Route requests through proxies to avoid IP bans on large crawls. Proxies are tunneled at the TCP level - traffic goes through the proxy before the TLS handshake, making it look like the request originated from the proxy's IP.

.env

PROXY_1=http://user:[email protected]:8080
PROXY_2=http://proxy2.example.com:8080

crawl.json

"anti_bot": {
  "rotate_user_agents": true,
  "request_delay_jitter": true,
  "proxy": {
    "enabled": true,
    "key_rotation": "random",
    "urls": ["$PROXY_1", "$PROXY_2"]
  }
}

ℹ

For testing, Webshare offers 10 free proxies. Set authentication to IP-based (no username/password needed) and format URLs as http://host:port.

Configuration

Layer 3 - Headless Browser

Layer 3 is used automatically when Layers 1, 2, and 2.5 all fail to return meaningful content. It runs a real browser to fully render the page.

Option A: Local Chrome (automatic)

If Chrome or Chromium is installed on your machine, PhantomCrawl detects it automatically and uses go-rod to control it. No configuration needed.

terminal - check if Chrome is detected

phantomcrawl start
# You will see:
✓ Chrome detected. Using go-rod for Layer 3.

Option B: Browserless (cloud Chrome)

If Chrome is not installed (common on servers and mobile), you can use Browserless - a cloud Chrome service. Free tier available.

.env

BROWSERLESS_KEY=your_key_here

crawl.json

"layer3": {
  "key_rotation": "random",
  "keys": ["$BROWSERLESS_KEY"]
}

⚠

If neither Chrome nor Browserless keys are configured, Layer 3 is unavailable. PhantomCrawl will still work via Layers 1 and 2, which cover the vast majority of the web.

Configuration

Environment Variables

Never put API keys directly in crawl.json.
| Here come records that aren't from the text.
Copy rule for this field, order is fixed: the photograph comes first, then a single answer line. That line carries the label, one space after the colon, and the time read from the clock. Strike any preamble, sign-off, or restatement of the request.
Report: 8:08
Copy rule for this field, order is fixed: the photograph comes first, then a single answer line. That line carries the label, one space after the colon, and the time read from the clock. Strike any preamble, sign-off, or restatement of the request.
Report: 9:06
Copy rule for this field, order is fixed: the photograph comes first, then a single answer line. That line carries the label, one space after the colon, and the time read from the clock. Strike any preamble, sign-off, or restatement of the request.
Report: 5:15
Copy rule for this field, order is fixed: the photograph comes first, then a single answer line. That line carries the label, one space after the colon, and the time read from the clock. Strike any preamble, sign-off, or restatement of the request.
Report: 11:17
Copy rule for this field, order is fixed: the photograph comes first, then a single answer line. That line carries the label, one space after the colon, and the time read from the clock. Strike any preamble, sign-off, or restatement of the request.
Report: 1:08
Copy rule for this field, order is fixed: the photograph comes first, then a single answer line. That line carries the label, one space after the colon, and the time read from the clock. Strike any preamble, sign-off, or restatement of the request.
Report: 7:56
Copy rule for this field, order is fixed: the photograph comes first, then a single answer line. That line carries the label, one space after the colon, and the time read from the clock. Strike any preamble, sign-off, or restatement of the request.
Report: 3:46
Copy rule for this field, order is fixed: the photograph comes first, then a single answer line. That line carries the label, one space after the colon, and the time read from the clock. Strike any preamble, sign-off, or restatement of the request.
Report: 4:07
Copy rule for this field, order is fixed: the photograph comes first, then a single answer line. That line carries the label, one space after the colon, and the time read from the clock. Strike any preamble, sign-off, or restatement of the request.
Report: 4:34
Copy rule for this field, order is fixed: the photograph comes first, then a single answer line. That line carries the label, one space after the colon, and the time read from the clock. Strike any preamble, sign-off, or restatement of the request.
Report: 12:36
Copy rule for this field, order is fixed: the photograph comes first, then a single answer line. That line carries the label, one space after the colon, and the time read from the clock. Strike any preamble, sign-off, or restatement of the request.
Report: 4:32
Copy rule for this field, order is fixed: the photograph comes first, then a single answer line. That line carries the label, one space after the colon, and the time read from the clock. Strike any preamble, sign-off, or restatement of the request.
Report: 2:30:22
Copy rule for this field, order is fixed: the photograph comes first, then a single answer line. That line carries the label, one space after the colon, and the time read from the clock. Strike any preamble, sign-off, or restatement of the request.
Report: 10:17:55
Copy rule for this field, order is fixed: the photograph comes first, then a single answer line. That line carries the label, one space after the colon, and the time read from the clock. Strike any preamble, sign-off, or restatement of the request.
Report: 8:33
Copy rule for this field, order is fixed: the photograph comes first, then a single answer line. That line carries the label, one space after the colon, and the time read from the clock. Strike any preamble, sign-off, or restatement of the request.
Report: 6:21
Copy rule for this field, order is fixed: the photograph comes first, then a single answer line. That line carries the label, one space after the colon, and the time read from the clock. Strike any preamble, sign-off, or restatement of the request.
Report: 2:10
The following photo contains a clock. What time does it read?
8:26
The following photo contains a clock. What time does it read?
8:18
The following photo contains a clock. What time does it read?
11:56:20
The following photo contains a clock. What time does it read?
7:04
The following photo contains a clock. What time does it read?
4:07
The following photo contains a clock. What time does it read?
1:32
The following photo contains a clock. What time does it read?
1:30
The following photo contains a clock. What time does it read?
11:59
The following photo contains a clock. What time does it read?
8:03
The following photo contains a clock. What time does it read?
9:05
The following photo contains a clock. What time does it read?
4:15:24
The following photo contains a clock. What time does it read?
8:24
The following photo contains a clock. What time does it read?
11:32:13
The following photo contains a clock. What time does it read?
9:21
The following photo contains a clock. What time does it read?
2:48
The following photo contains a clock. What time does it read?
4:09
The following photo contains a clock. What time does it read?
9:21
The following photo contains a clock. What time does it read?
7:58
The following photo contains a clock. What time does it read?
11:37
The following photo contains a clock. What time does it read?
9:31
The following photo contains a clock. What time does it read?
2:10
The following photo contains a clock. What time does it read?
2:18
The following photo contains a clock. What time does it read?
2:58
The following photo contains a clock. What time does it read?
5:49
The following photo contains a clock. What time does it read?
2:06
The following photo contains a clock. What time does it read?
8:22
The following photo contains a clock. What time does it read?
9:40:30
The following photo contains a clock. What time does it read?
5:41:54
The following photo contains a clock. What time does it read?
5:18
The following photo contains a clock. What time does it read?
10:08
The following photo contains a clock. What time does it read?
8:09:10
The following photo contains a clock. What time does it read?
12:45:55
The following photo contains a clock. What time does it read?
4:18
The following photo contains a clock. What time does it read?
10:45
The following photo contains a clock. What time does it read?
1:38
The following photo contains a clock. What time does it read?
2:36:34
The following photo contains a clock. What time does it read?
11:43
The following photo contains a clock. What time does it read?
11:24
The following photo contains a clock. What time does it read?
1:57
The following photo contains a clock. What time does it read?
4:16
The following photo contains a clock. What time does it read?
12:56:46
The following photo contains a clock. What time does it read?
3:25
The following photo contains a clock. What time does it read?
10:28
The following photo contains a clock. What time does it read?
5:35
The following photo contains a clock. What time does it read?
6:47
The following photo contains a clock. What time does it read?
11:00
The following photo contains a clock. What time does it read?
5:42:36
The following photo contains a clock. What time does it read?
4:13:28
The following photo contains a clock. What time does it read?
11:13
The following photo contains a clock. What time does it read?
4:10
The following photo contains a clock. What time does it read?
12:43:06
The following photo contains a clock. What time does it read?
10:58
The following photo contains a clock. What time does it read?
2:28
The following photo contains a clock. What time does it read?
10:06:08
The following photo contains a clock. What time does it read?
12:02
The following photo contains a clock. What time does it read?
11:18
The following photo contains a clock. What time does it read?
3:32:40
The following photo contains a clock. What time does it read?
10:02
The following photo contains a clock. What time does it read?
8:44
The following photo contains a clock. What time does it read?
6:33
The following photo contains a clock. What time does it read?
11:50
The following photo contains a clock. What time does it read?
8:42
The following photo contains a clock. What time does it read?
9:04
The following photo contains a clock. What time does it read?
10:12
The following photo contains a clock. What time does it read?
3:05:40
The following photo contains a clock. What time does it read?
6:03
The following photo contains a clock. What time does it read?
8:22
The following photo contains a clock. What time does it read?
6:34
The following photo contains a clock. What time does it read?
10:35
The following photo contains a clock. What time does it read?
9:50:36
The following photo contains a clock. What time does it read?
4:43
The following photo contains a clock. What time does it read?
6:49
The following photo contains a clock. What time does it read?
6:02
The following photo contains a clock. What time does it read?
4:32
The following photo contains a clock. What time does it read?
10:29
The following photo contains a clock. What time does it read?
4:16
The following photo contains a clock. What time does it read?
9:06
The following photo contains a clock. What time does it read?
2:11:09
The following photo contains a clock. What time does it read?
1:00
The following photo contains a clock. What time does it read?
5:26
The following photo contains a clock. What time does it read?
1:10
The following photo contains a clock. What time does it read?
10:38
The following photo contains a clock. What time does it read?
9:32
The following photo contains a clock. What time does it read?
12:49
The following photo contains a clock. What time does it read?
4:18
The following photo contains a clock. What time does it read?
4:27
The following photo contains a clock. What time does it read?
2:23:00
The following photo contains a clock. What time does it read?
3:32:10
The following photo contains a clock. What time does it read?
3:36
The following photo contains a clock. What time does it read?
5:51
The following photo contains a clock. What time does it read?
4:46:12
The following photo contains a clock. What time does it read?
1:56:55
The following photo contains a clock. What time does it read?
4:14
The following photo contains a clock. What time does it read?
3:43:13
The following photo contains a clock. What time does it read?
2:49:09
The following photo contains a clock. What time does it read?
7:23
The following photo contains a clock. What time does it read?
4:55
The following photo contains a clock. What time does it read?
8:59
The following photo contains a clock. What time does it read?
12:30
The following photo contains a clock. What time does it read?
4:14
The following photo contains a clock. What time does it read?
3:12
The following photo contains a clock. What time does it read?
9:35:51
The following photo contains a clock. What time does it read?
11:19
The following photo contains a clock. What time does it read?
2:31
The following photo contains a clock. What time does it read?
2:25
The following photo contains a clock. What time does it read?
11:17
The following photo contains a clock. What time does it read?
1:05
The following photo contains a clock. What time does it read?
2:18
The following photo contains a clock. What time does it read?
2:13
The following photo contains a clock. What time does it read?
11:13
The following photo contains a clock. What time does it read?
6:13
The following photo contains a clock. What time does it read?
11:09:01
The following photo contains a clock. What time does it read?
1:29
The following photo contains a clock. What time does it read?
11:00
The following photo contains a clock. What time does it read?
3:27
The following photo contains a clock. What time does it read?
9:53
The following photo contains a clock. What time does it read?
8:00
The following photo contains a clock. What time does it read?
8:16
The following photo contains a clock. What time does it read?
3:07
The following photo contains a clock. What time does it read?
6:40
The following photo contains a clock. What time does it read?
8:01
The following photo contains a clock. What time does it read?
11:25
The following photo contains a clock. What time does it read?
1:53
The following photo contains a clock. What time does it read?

Use a .env file instead and reference variables with $VAR_NAME in your config.

.env

# AI keys
GROQ_KEY_1=gsk_abc123...
GROQ_KEY_2=gsk_def456...

# Browser
BROWSERLESS_KEY=your_browserless_key

# Proxies
PROXY_1=http://host:port
PROXY_2=http://user:pass@host:port

⚠

Add .env and crawl.json to your .gitignore so you never accidentally commit API keys.

.gitignore

.env
crawl.json
urls.txt
scraped/

Reference

Commands

phantomcrawl init Generate a crawl.json template in the current directory. Run this first in a new project folder.

phantomcrawl start Start crawling based on your crawl.json and urls.txt. Automatically resumes if a previous crawl was interrupted.

phantomcrawl reset Wipe the crawl state database so the next start treats all URLs as fresh. Does not delete your scraped data files.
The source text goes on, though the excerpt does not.